Would you say an intervention is always necessary?

To determine if we need to do an intervention, I usually ask the family: What are the consequences that this person is experiencing due to their substance use, whether they realize them or not? Consequences come in two categories: One is tangible consequences, like a DUI, loss of job, loss of a relationship, physical health issues. But there are also the intangible consequences, which are related to mental health, alienating loved ones—when you see someone who should be thriving in life, but they’re just not happy.
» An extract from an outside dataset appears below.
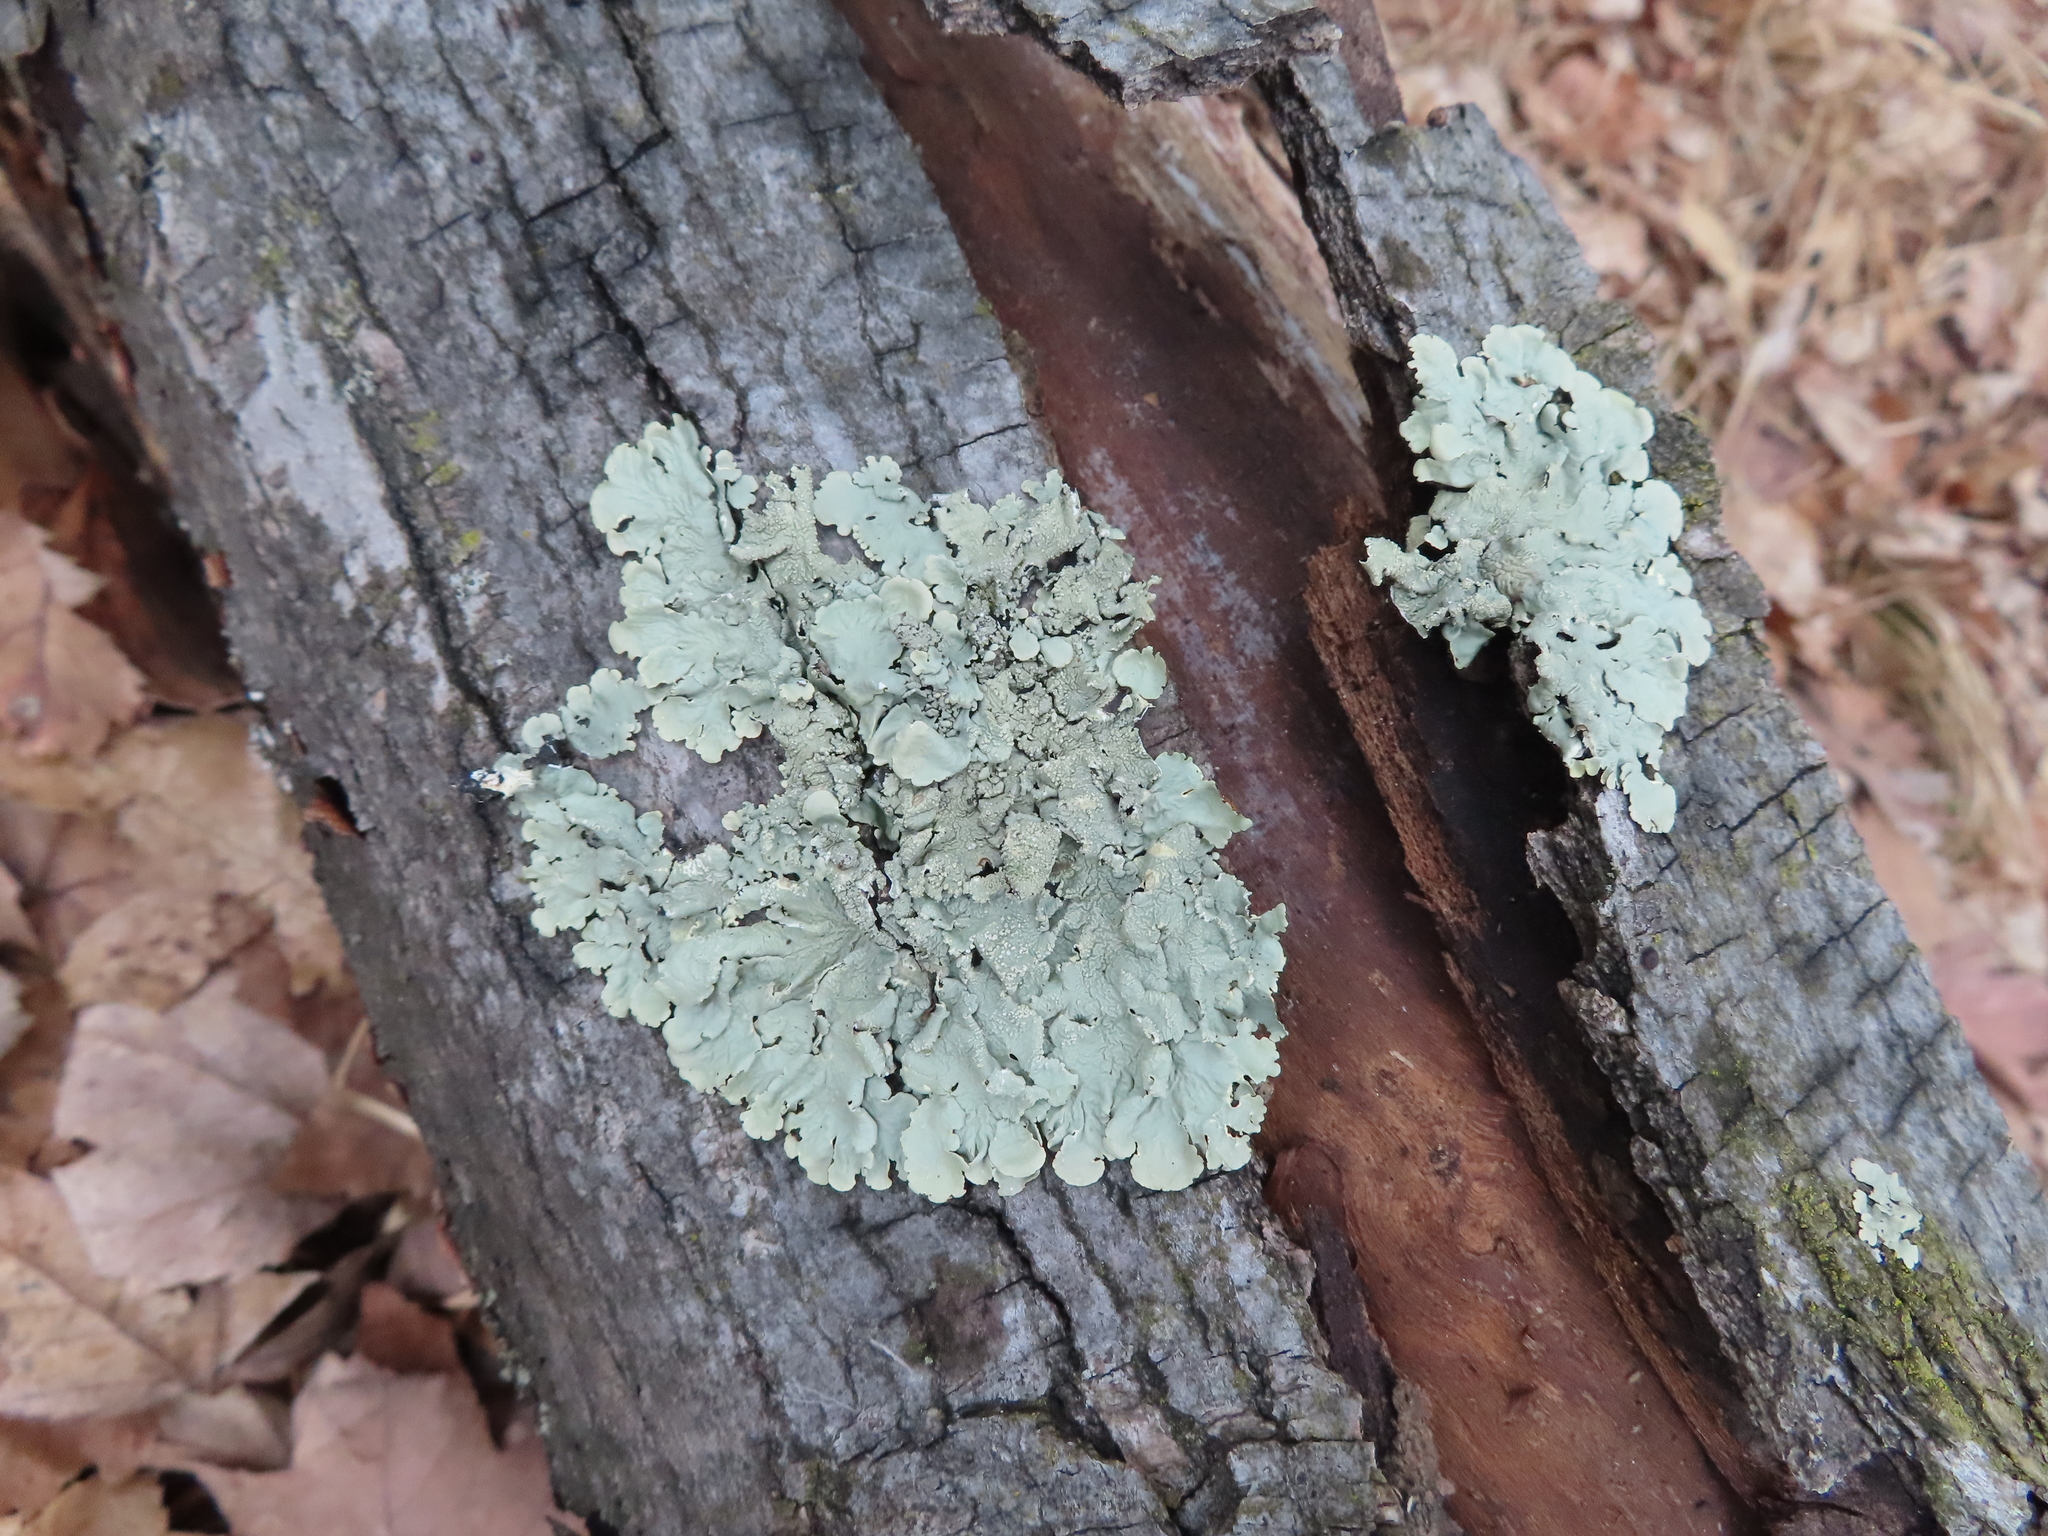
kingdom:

It’s very rare that someone calls me and there’s not something going on that needs to be addressed somehow, whether it's through an intervention or not. A good interventionist can help you determine if an intervention is necessary or if it’s time for one.

What happens when someone refuses help? Have you ever had experiences where people become angry?

I don’t want to sound like I’m self-promoting, but I’m really good at deescalating potential difficult situations. I can’t speak for all interventionists, but I do think that de-escalation skills are critical.

Even for that 15% of people who don’t go to treatment right away, I almost always get a handshake or a hug once the intervention is done. And I follow up with them from there. We all exchange phone numbers, and I stay engaged and follow through, so that eventually we can get the person into the situation where they’re getting the help they need, even if it has to come later.

So for me, no, angry stuff never goes on. I’ve never had an attack, I’ve never had anyone get violent with me. Once an intervention starts, I’ve never even had anyone who turns around and leaves. They can be difficult of course, but it’s always a calm experience for the family and the person themselves.

What are the immediate next steps after intervention?

For the majority of patients, they head off to treatment, and from there we set up an aftercare plan and I stay involved to help implement it with the family.

Immediately following an intervention where a person elects not to go to treatment, I always do a debriefing session with everyone who’s there. So we regroup, we go through, I recount what occurred, what my take-always were, what I saw, and we develop a plan on how to move forward collectively.

For about 7%, they don’t go to treatment that day, but they end up going within a week because we’ve been enforcing the boundaries we’ve set.

So after every intervention, regardless of the immediate outcome, it’s all about keeping up contact, maintaining boundaries, and continuing to work to get the person the help they need.

If a family wants to seek the help of an interventionist, what should they look for in that person?

First and foremost, the interventionist should have a CIP credential. That stands for Certified Interventionist Professional.

I think it’s great to get a referral from someone you trust. A therapist, a clinician, a treatment center, or even a friend who’s worked with an interventionist before. It’s good to have someone who can vouch for the interventionist.

After that, I recommend picking up the phone and talking to them. Talk to a few CIPs. If you feel comfortable with the person, you get the sense they know what they’re talking about, they’re a good listener, they’re open minded, they’re client-centric, those are great signs that the CIP could be the right fit for you. Making sure it’s someone with whom you feel comfortable and safe is very important.

For me, I got into this because I love helping people. Going from working on Wall Street to doing this sort of work, it’s quite the transition. And it’s a beautiful thing. I still get letters and emails and calls from families I’ve worked with. I find the work incredibly fulfilling, and I think that’s important for a good interventionist.